▽

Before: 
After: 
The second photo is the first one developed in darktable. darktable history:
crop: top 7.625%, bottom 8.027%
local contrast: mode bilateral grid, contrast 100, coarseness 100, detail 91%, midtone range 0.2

△

Retype all of the records above, character for character.

Before: 
After: 
The second photo is the first one developed in darktable. darktable history:
crop: top 7.625%, bottom 8.027%
local contrast: mode bilateral grid, contrast 100, coarseness 100, detail 91%, midtone range 0.2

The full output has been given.